### EXERCISES
(a) In the opinion piece on a possible U.S.-China war, list every point on which China is compared with the U.S., and say which side the text puts ahead on each.
(b) Carry the opinion piece on a possible U.S.-China war forward from its last sentence.

### SUPPLIED PASSAGE
★ ★ ★

China’s military strength and economic clout are still inferior to the U.S., a fact that Chinese citizens clearly understand themselves. Most Chinese people also recognize that once war breaks out between the U.S. and China, China’s losses will possibly be slightly larger than America’s. However, when the Chinese consider the circumstances of a war between the two nations, the disparities are not limited only to these points.

China does not want to go to war, especially not with the U.S. If the U.S. and China do go to war, the only situation under which it could happen would be the U.S. breaking down China’s front doorway and provoking China to a level it cannot accept. The Chinese people would then be forced to fight. When it comes to moving toward war, the Chinese are very cautious. However, once we start to fight, Chinese people fight with a determination far greater than that of the U.S. Our ability to sustain the losses associated with war also far exceeds America’s.

The RAND Corporation claims that because of economic recession China will experience social unrest, so much so that the nation could break up. But we feel that, on account of the damages from war, the U.S. is more far more likely to be thrown into a state of upheaval first. This is because going to war with China in China’s coastal waters is not based on the core interests of the United States. Instead, it’s just that the U.S. wishes to maintain its pipe dream of forever being the world hegemonic power. Suffering the losses of war will force America to wake up to reality.

The statement that the continental U.S. will not be threatened in the event of a war with China has certain conditions. One premise is that the U.S. must not drop a single bomb in Chinese territory. If U.S. Armed Forces, just as the RAND Corporation suggests, carry out air raids against China just like they did more than 10 years ago, U.S. territory will definitely be included in the range of China’s military strike capacity. Americans know that China has this kind of capability, and the people in Washington and throughout U.S. society need to understand clearly: The Chinese do not lack this kind of resolution or determination.

★ ★ ★

### EXTRACTED ENTRIES
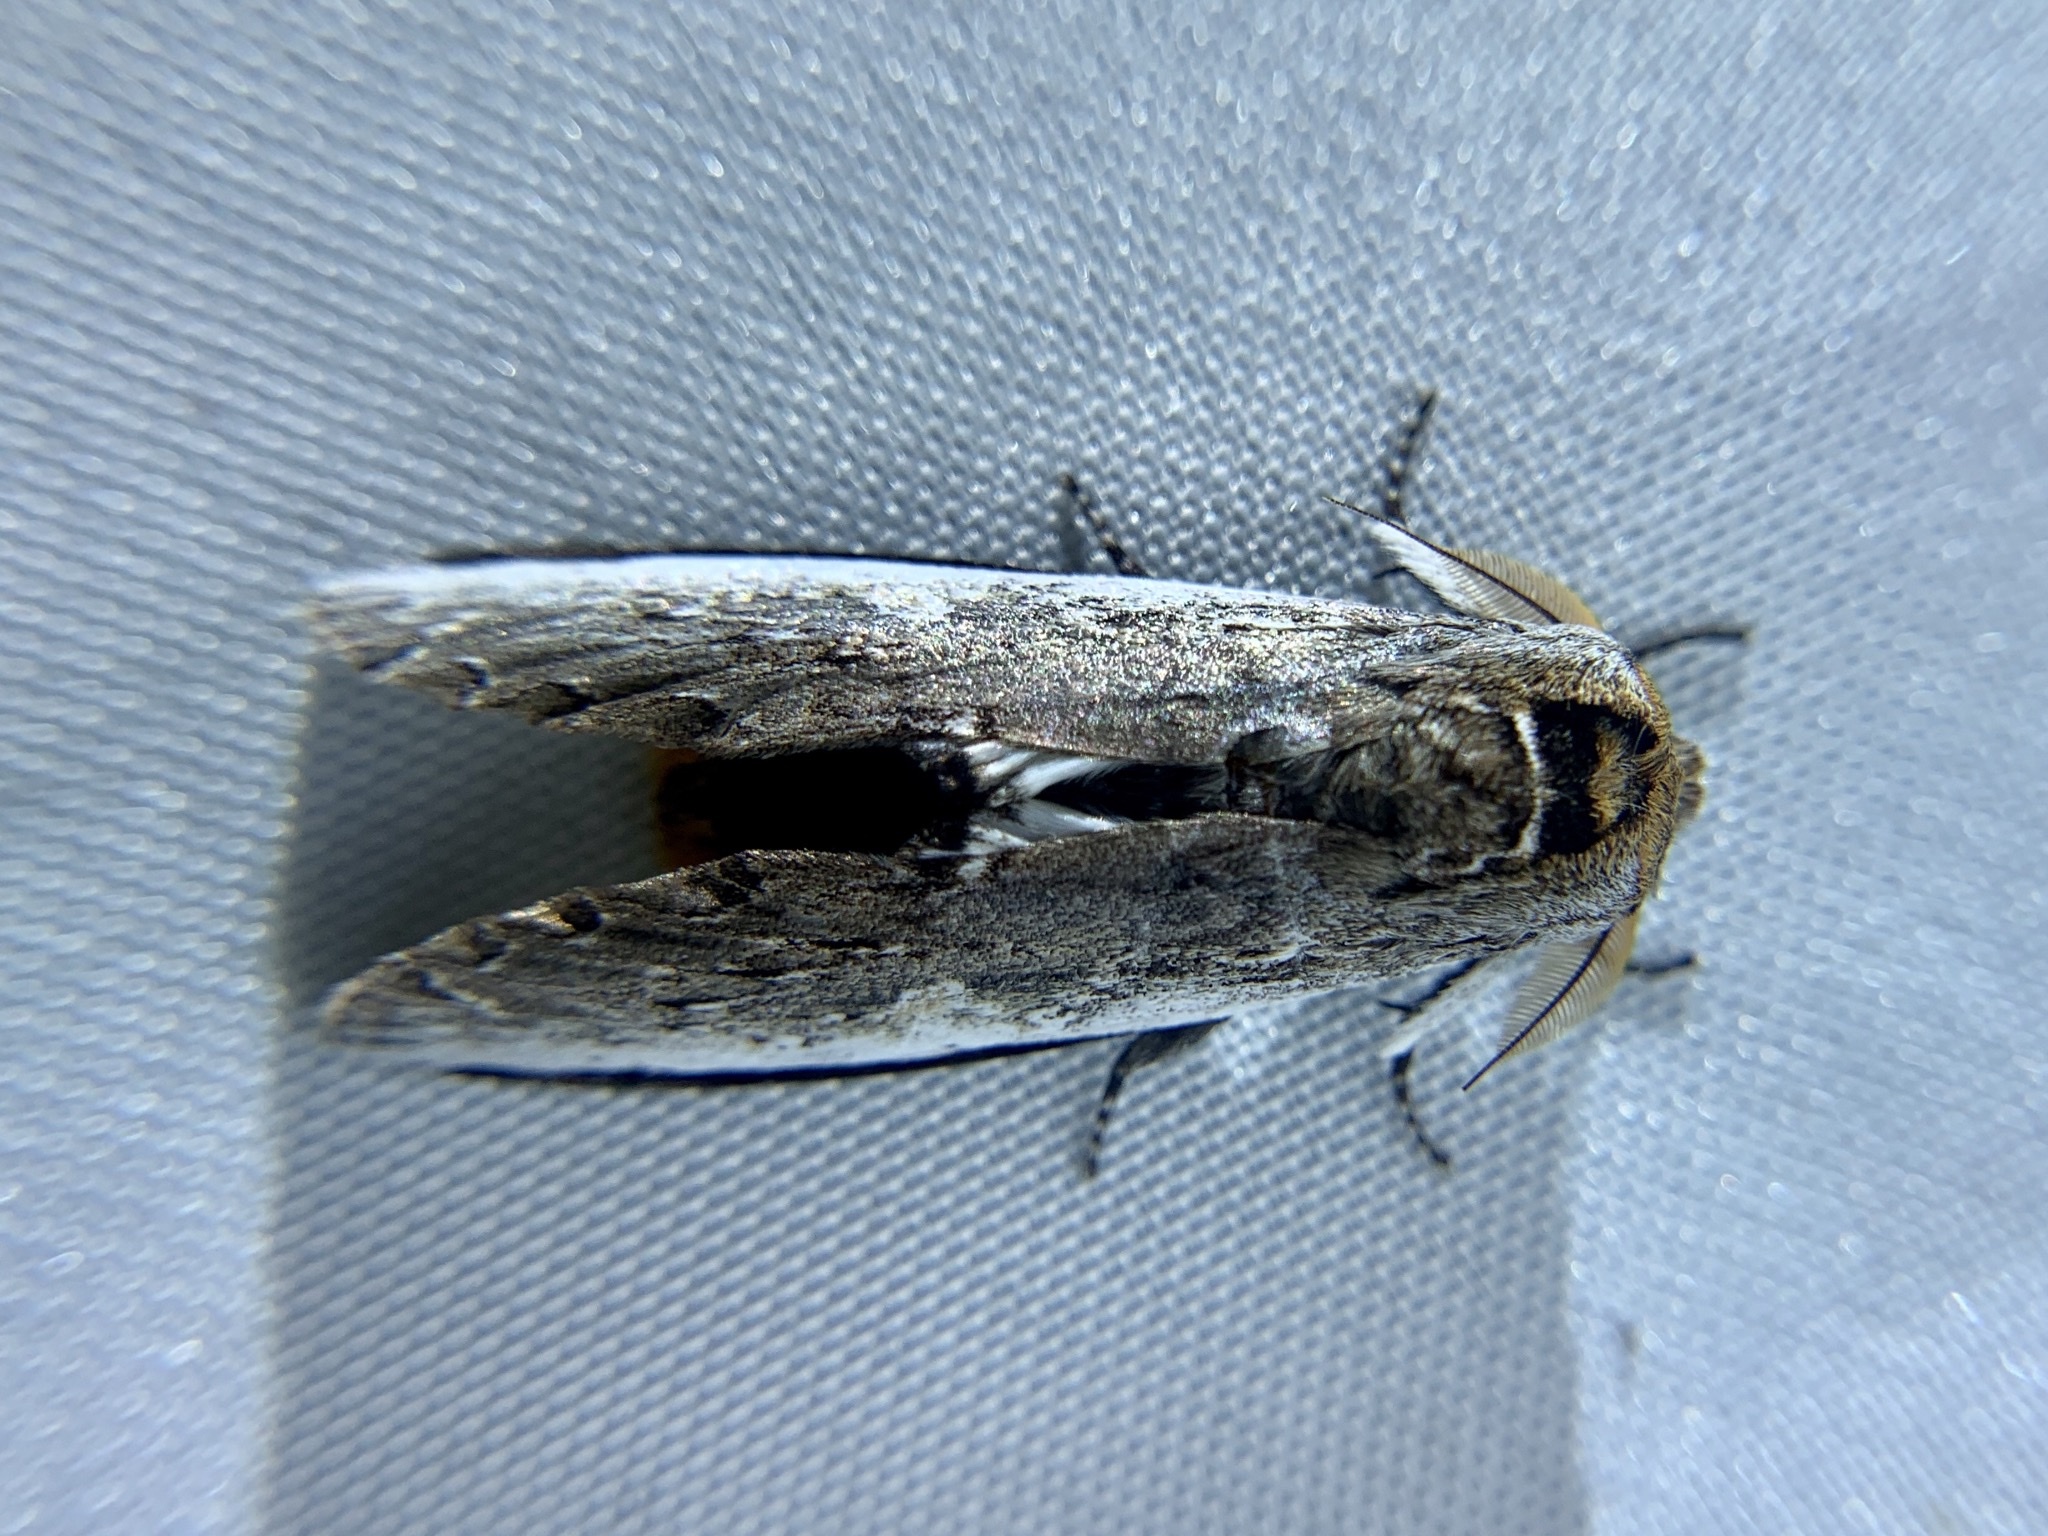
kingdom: Animalia
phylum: Arthropoda
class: Insecta
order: Lepidoptera
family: Notodontidae
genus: Lirimiris
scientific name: Lirimiris auriflua
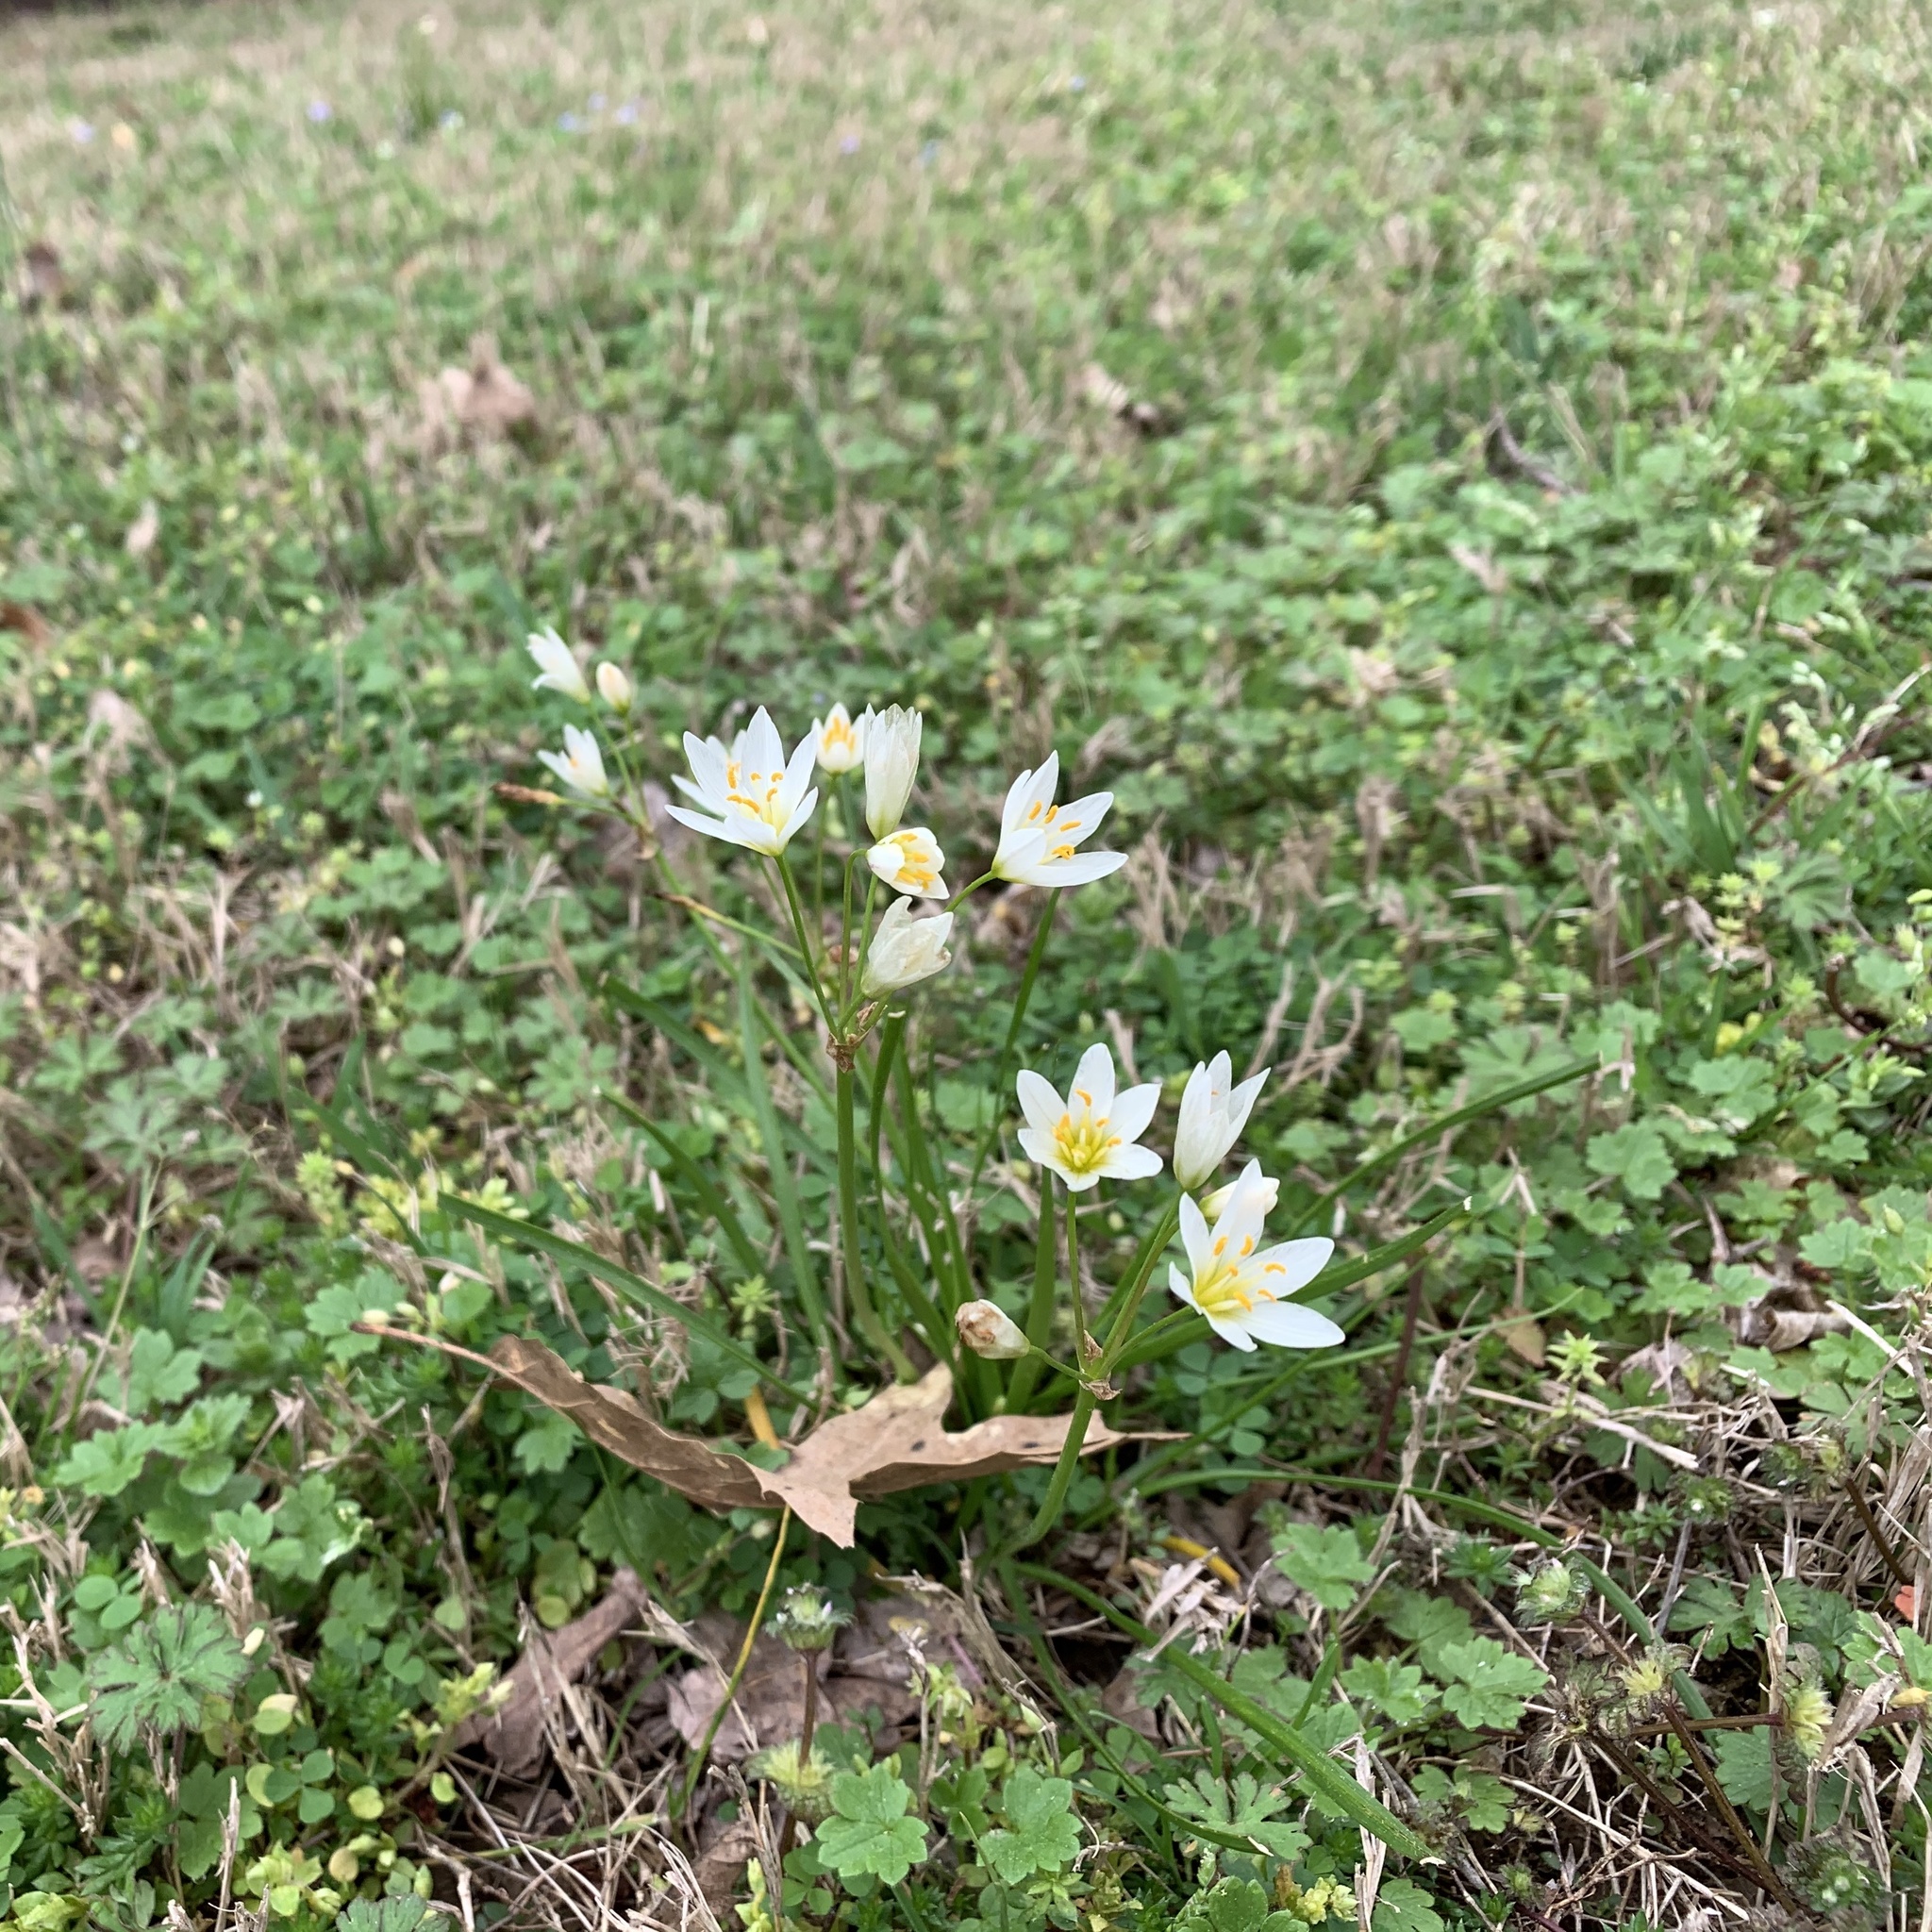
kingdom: Plantae
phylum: Tracheophyta
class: Liliopsida
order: Asparagales
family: Amaryllidaceae
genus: Nothoscordum
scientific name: Nothoscordum bivalve
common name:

★ ★ ★

### RESPONSES IN ORDER
(a)
- Military strength: China is inferior to the U.S.
- Economic clout: China is inferior to the U.S.
- Losses once war breaks out: China's will possibly be slightly larger than America's.
- Determination once fighting starts: China's is far greater than that of the U.S.
- Ability to sustain the losses of war: China's far exceeds America's.
- Likelihood of being thrown into upheaval by the damages of war: the U.S. is far more likely to reach that state first.

(b)
In a situation where the U.S. and China undergo military conflict, those powers which provide bases and direct military support for the U.S. will become the targets of Chinese retaliation. They perhaps fear that it will be too hard to sustain the long list of damages that comes with war. In the western Pacific Ocean, there exist only disputes over reefs, and the possibility of these reefs directly triggering a war are awfully small. The biggest risk faced by Japan, the Philippines and the other nations involved is that they might possibly be forced by the U.S. into a war because of their military alliances.

This report by the RAND Corporation should remind us how important it is that Chinese military power become even stronger. China must continually strengthen its construction of a deterrent force that can threaten American territory. This includes the capacity to carry out a nuclear strike anywhere within U.S. borders, as well as the ability to cover the whole of America with non-nuclear strikes. The more powerful our capacity of this kind, the more respect our peaceful attitude will be given. Furthermore, the U.S. will be more likely to restrain its warlike impulses.

The U.S. and China cannot go to war lightly; it would be best if they never did. But, I’m afraid that it is not as simple as making a request. It’s only if the American people believe deeply that a war with China implies losses the U.S. would be unable to bear that peace will hold firm and not be broken.

*Editor’s note: This quote, although accurately translated, could not be verified.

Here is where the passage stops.